Lexus: An UnExpected Journey

Image Courtesy of Lexus.

With the new Lexus UX 250h, fresh histories can be imagined and unexpected stories can be uncovered. Designed with the modern urban explorer in mind, the Lexus UX 250h is a compact crossover comprehensively upgraded with efficient hybrid technologies and a striking design. On a constant quest for discovery, Lexus invited guests on an electrified drive to Berlin’s unique Teufelsberg (literally, “Devil’s Mountain”) for a guided tour conducted by a former employee of what was once the US National Security Agency (NSA) listening station. During the tour, eyes scanned the imposing domes as curious minds pondered on what may have unfolded in such a place. Fingers traced the walls that once witnessed historical events, walls that are now the canvas for some of Berlin’s most impressive street art.

Set upon a man-made hill rising 120 metres over Berlin’s Grunewald district, and constructed from 75,000,000 cubic metres of the city’s debris during the Second World War, Teufelsberg was for many years a symbol of a divided Germany and the struggles that came with it. While rubble from destroyed quarters in East Berlin was deposited in several areas such as Volkspark Friedrichshain or Weinbergspark in Mitte, debris from West Berlin was gathered into this one place which then became one of the city’s most advantageous viewing points. In Berlin, many sites are symbolic of the war – the Berlin Wall, the Reichstag and the Berliner Dom to name but a few – but there’s something a little different about Teufelsberg. What makes it especially interesting is that the never-completed Nazi military-technical college (Wehrtechnische Fakultät)

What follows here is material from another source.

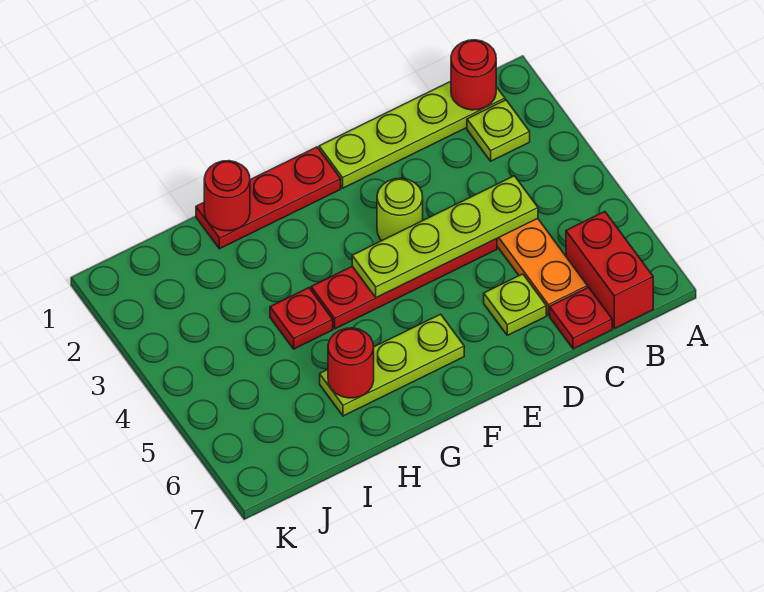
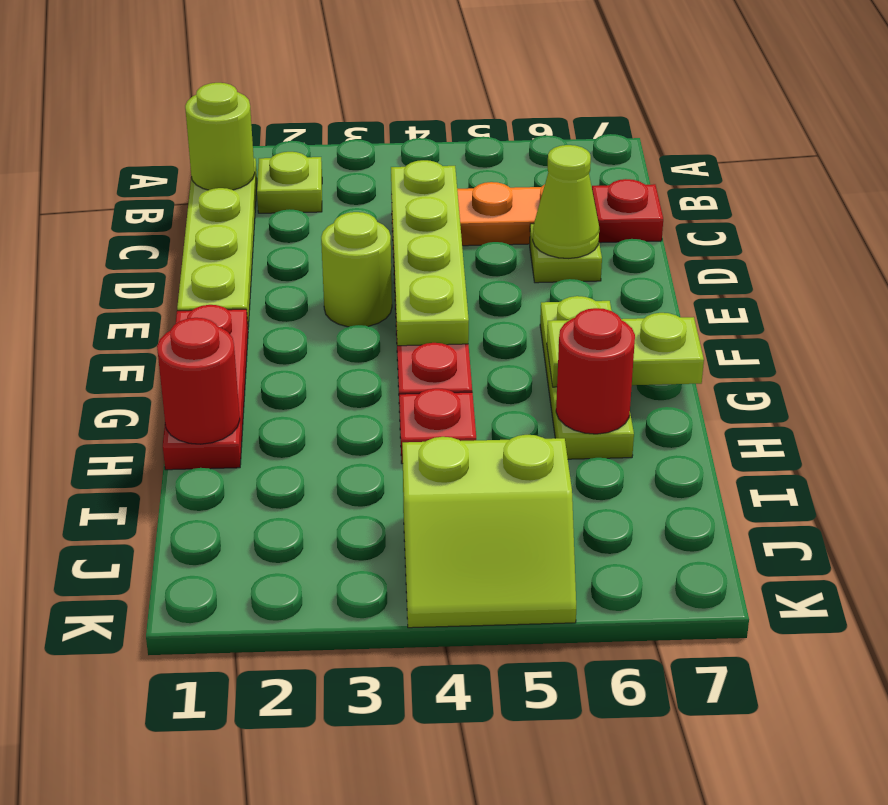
red round brick B1 level 2 -> lime round brick B1 level 2
red brick B6:B7 level 1 -> none
none -> lime cone D6 level 2
none -> lime plate G6:G7 level 2
none -> lime slope J4:K5 level 1 top J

designed by Albert Speer, architect and Nazi Germany’s Minister of Armaments, lies buried beneath it. The school was built in a way that made it almost impossible to destroy, despite numerous forceful attempts to do so. The only solution was to build on top of it.

On the hill’s peak sit the most eerie of domed structures, believed to have once been a part of a global network of listening stations. The Cold War relic was supposedly run by the NSA to spy on communist East Berlin. Soldiers manned this station around the clock, listening in not only on the GDR, but also on the Soviet Union and other countries behind the Iron Curtain. Over the years, many theories have emerged about what exactly happened inside the Teufelsberg listening towers, as well as the former college buried deep in the structure’s core. Aside from its fascinatingly complex and more-or-less secret history,Teufelsberg is an example of one of Berlin’s most astonishing architectural sites.

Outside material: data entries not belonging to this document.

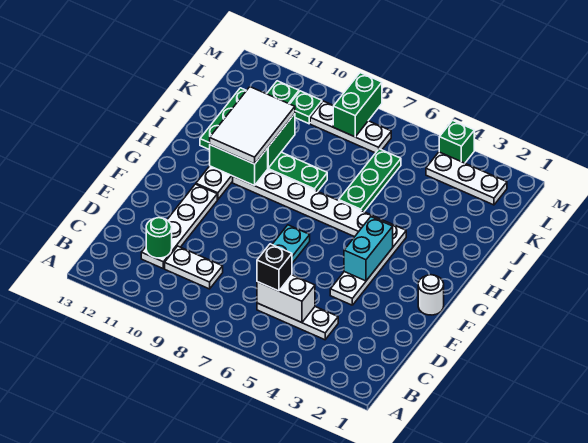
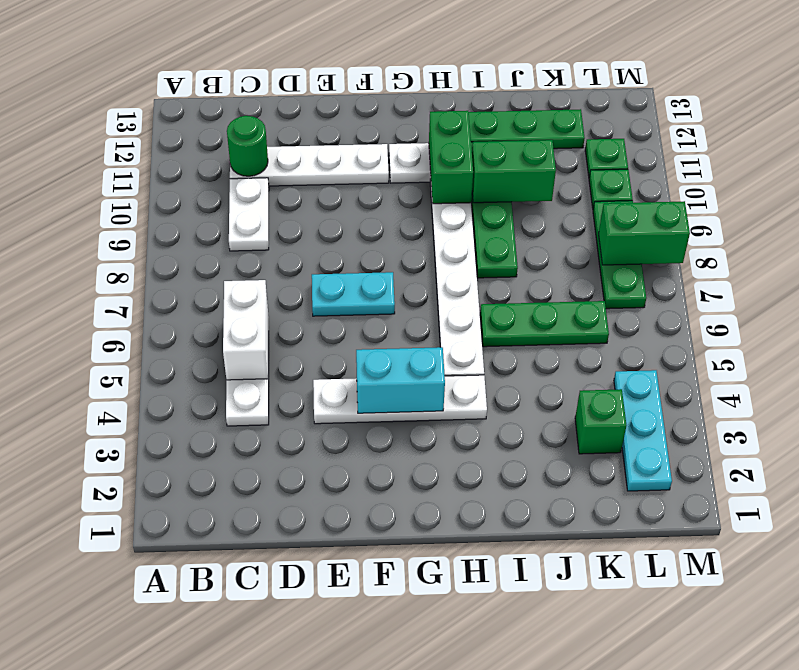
black brick C6 level 3 -> none
white round brick F1 level 1 -> none
white tile H10:J11 level 3 -> none
white plate L2:L4 level 1 -> cyan plate L2:L4 level 1
white plate L7:L9 level 1 -> green plate L7:L9 level 1
green brick M4 level 1 -> green brick K3 level 1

After the fall of the Berlin Wall in 1989, Teufelsberg was left abandoned. And while there were many plans throughout the 1990s to convert it into luxury apartments and hotels, none of them came to fruition. In its isolated vacancy, a sense of eeriness developed that still prevails despite it being frequented by visitors. Being in the space, which has been officially open to the public since 2016, feels somewhat forbidden, a thrilling adventure for anyone who enters. The site’s uneven surfaces, broken glass and scattered debris make for an exciting terrain for the most daring. Proving to be the ideal city companion, Lexus’ guests were able to drive up to the listening station towers; familiarising themselves with the UX 250h’s impressive multimedia and connectivity features while discovering the panoramic views of Berlin’s urban jungle below.

What was once a symbol of division is now, much like the new Lexus UX 250h itself, a symbol of new futures: a paradise for urban exploration, where artists gather to use the concrete space as their canvas, the views as their muse. Emerging from its abandonment, Teufelsberg is now a kind of rendezvous point where creatives from all over the world meet to imagine and establish new worlds, new stories and new histories.